Читать «Несрочная весна» онлайн - страница 5

Иван Алексеевич Бунин

И точно, китаец меня не трогал. Если бы ему приказа' ли заколоть меня, он, разумеется, заколол бы, не моргнув бровью. Но так как колоть меня было не надо, то он только сонно косился на меня, и я мог свободно проводить целые часы в покоях дворца как дома. И я без конца бродил по ним, без конца смотрел, думал свои думы... Потолки блистали золоченой вязью, золочеными гербами, латинскими изречениями. (Если бы ты знал, как мой взгляд отвык не только от прекрасных вещей, но даже просто от чистоты!) В лаковых полах отсвечивала драгоценная мебель. В одном покое высилась кровать из какого-то темного дерева, под балдахином из красного атласа, и стоял венецианский сундук, открывавшийся с таинственной сладкогласной музыкой. В другом -- весь простенок занимали часы с колоколами, в третьем -- средневековый орган. И всюду глядели на меня бюсты, статуи и портреты, портреты... Боже, какой красоты на них женщины! Какие красавцы в мундирах, в камзолах, в париках, в бриллиантах, с яркими лазоревыми глазами! И ярче и величавее всех Екатерина. С какой благостной веселостью красуется, царит она в этом роскошном кругу! А в одном кабинете лежит на небольшом письменном столе и странно поражает взгляд коричневое бревно с золотой пластинкой, на которой выгравировано, что это -- частица флагманского корабля "Св. Евстафий", погибшего в битве при Честме "во славу и честь Державы Российский...". Да, во славу и честь Державы Российския... Странно это теперь звучит, не правда ли?

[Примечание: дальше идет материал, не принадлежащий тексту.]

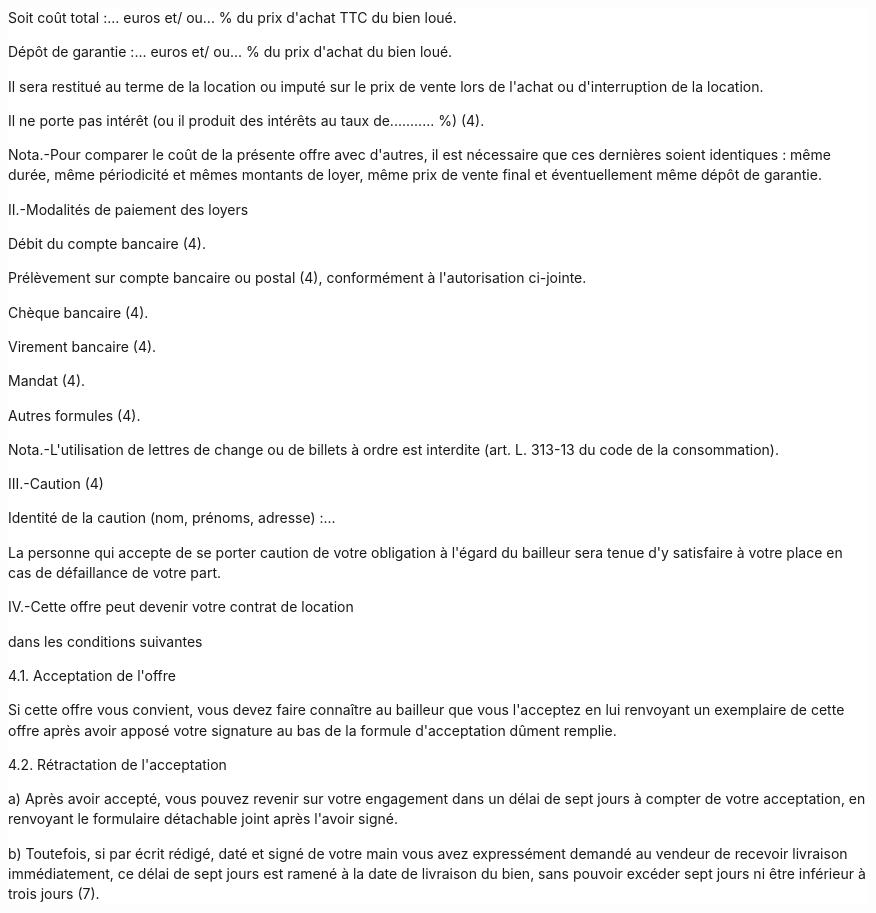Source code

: Soit coût total :... euros et/ ou... % du prix d'achat TTC du bien loué. 

Dépôt de garantie :... euros et/ ou... % du prix d'achat du bien loué. 

Il sera restitué au terme de la location ou imputé sur le prix de vente lors de l'achat ou d'interruption de la location. 

Il ne porte pas intérêt (ou il produit des intérêts au taux de........... %) (4). 

Nota.-Pour comparer le coût de la présente offre avec d'autres, il est nécessaire que ces dernières soient identiques : même
durée, même périodicité et mêmes montants de loyer, même prix de vente final et éventuellement même dépôt de garantie. 

II.-Modalités de paiement des loyers 

Débit du compte bancaire (4). 

Prélèvement sur compte bancaire ou postal (4), conformément à l'autorisation ci-jointe. 

Chèque bancaire (4). 

Virement bancaire (4). 

Mandat (4). 

Autres formules (4). 

Nota.-L'utilisation de lettres de change ou de billets à ordre est interdite (art. L. 313-13 du code de la consommation). 

III.-Caution (4) 

Identité de la caution (nom, prénoms, adresse) :... 

La personne qui accepte de se porter caution de votre obligation à l'égard du bailleur sera tenue d'y satisfaire à votre
place en cas de défaillance de votre part. 

IV.-Cette offre peut devenir votre contrat de location 

dans les conditions suivantes 

4.1. Acceptation de l'offre 

Si cette offre vous convient, vous devez faire connaître au bailleur que vous l'acceptez en lui renvoyant un exemplaire de
cette offre après avoir apposé votre signature au bas de la formule d'acceptation dûment remplie. 

4.2. Rétractation de l'acceptation 

a) Après avoir accepté, vous pouvez revenir sur votre engagement dans un délai de sept jours à compter de votre acceptation,
en renvoyant le formulaire détachable joint après l'avoir signé. 

b) Toutefois, si par écrit rédigé, daté et signé de votre main vous avez expressément demandé au vendeur de recevoir
livraison immédiatement, ce délai de sept jours est ramené à la date de livraison du bien, sans pouvoir excéder sept jours ni
être inférieur à trois jours (7).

Часто бывал я и в нижних залах. Ты знаешь мою страсть к книгам, а там, в этих сводчатых залах, книгохранилище. Там прохладно и вечная тень, окна с железными толстыми решетками, а сквозь решетки видна радостная зелень кустов, радостный солнечный день, все такой же, такой же, как и сто, двести лет тому назад. Там устроены в стенах ниши с полками, и на этих полках мерцают тусклым золотом десятки тысяч корешков, чуть ли не все главнейшее достояние русской и европейской мысли за два последние века. В одной зале огромный телескоп, в другой гигантский планетарий, а на стенах снова портреты, редчайшие гравюры. Развернул я как-то один из прелестнейших томиков начала прошлого столетия, прочитал на шершавой бумаге строки:

Успокой мятежный дух

И в страстях не сгорай,

Не тревожь меня, пастух,

Во свирель не играй,-

и долго стоял очарованный: какой ритм и какая прелесть!, грация, танцующий перелив чувств! Теперь, когда от славы и чести Державы Российской остались только "пупки", пишут иначе: "Солнце, как лужа кобыльей мочи..." А в другой раз мне попалось под руку первое издание Баратынского, и я, словно нарочно, развернул книжку на стихах:

Что ж, пусть минувшее исчезло сном летучим,

Еще прекрасен ты, заглохший Элизей,

И обаянием могучим

Исполнен для души моей...

А перед отъездом был я в знаменитой церкви. Она в лесу, на обрыве, круглая, палевого цвета и сияет в синем небе золотой маковкой. Внутри ее круг желтоватых мраморных колонн, поддерживающих легкий купол, полный солнца. В круглом проходе между колоннами и стенами -- изображения святых со стилизованными ликами тех, кто похоронен в фамильном склепе под церковью. А в узкие окна видно, как ветер ворочает косматые главы сосен, величаво и дико раскинутые из обрыва в уровень с окнами, и слышно пение, гул ветра. Я спустился в непроглядную темноту склепа, озаряя красным огоньком воскового огарка громадные мраморные гробы, громадные железные светильники и шершавое золото мозаик по сводам. Холодом преисподней веяло от этих гробов. Неужели и впрямь они здесь, те красавицы с лазоревыми очами, что царствуют в покоях дворца? Нет, мысль моя не мирилась с этим... А потом я опять поднялся в церковь и долго глядел в узкие окна на буйное и дремотное волнение сосен. Как-то весело и горестно радовался солнцем забытый, навсегда опустевший храм! Мертвая тишина царила в нем. За стенами же пел, гудел летний ветер,-все тот же, тот же, что и двести, сто лет тому назад. И я был один, совершенно один не только в этом светлом и мертвом храме, но как будто и во всем мире. Кто же мог быть со мною, с одним из уцелевших истинно чудом среди целого сонма погибших, среди такого великого и быстрого крушения Державы Российской, равного которому не знает человеческая история!